Microsoft is bringing self-service into the mix with the launch of  Bing Pulse 2.0, the latest version of a real-time voting platform that has been used by several major broadcasters and cable networks. 

With Bing Pulse 2.0, still in beta form, Microsoft hopes to expand the reach and diversify the size and scope of partners that can tap into an audience feedback technology that’s been used by customers such as CNN, Fox News, CNBC, ABC, CBS, MSNBC, and the Clinton Global Initiative, among others.

Microsoft said its new version can essentially scale up or down – from ten people at meeting to a group, to a 5,000 at a ballroom, to a national TV audience.
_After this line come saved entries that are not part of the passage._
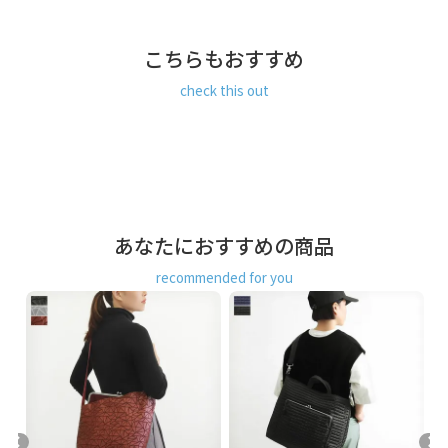
トレンド感のあるポケットのデザインが遊び心溢れるバッグ
です。
こちらもおすすめ
メイン収納部には500mlのペットボトルが入り、背面側には
仕切りポケットが付いています。
check this out
前面のハンドル根元部には横幅いっぱいまであるファスナー
ポケット、その更に前面右側にはマグネットが内蔵されたフ
ラップ付きのポケット、左側には小さなファスナーポケット
とがま口ポケットが重なっています。
背面側にもマグホック付きのオープンポケットが付いていま
す。
あなたにおすすめの商品
SERIES
カジュアルながら上品な印象のナイロンツイル生地を使用。
recommended for you
細やかな生地目とほどよいツヤがあり、ハリのあるしっかり
とした質感が特徴です。
チェリーレッドとビリジアンはややくすみを帯びて落ち着き
のある色合い。定番のブラックとの3色展開で、オールシーズ
ン活躍できそうです。
※本体の色によって付属のベルトの色が変わります。
ブラックのショルダーベルトは黒、チェリーレッドのショル
ダーベルトはピンクがかった赤、ビリジアンのショルダーベ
Using real-time polling and feedback, including an option for the viewer to agree or disagree as often as every five seconds, the platform can essentially check the shifting sentiment of an audience.  The system , which has already tabulated more than 35 million votes, according to Microsoft estimates, can also be used to ask polling questions. As data is collected anonymously, the system uses on-screen graphics to show how the audience is responding.
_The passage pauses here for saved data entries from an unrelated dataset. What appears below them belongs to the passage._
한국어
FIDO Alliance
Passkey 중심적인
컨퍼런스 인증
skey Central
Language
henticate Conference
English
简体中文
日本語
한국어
One aim is to keep TV audiences engaged using the same second screen devices that have historically done a good job at distracted them.
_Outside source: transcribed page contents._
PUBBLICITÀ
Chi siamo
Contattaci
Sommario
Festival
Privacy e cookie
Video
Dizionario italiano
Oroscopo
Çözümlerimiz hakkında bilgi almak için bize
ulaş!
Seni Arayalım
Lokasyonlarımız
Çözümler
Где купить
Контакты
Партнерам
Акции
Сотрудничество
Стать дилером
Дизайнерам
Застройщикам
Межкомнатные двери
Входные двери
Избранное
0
As for the new self-service element, interested parties just need to sign up on via the Bing Pulse Web interface, where Microsoft then sets up and hosts the event via its cloud-based Azure platform. Audience members are then directed where to go using their PCs or mobile devices and to answer a few non-identifiable screener questions (such as gender, education or affiliation) before they can start pulsing away.

Producers have the ability to customize their Bing Pulse events, integrate the feature into their social media handles, or embed it as an iFrame into an event Web page.

“It doesn’t require a lot of high-tech mechanics,” said Josh Gottheimer, general manager of corporate strategy at Microsoft. “We’ve been perfecting it for almost two years.”

To spur interest, Microsoft is offering the 2.0 version at no cost through Jan. 31, 2015, with set-up access initially limited to the U.S., the United Kingdom and India (anyone can participate so long as they have a Web-enabled device and a way to view the event).

Once the brief, free run ends, the Silver package (30 Pulse minutes, two poll questions and unlimited participants and votes) runs $200-plus, while Gold (60 Pulse minutes, five poll questions and unlimited participants and votes) fetches $500 or more. A Platinum level tier goes unlimited across the board, and sells for $1,000-plus.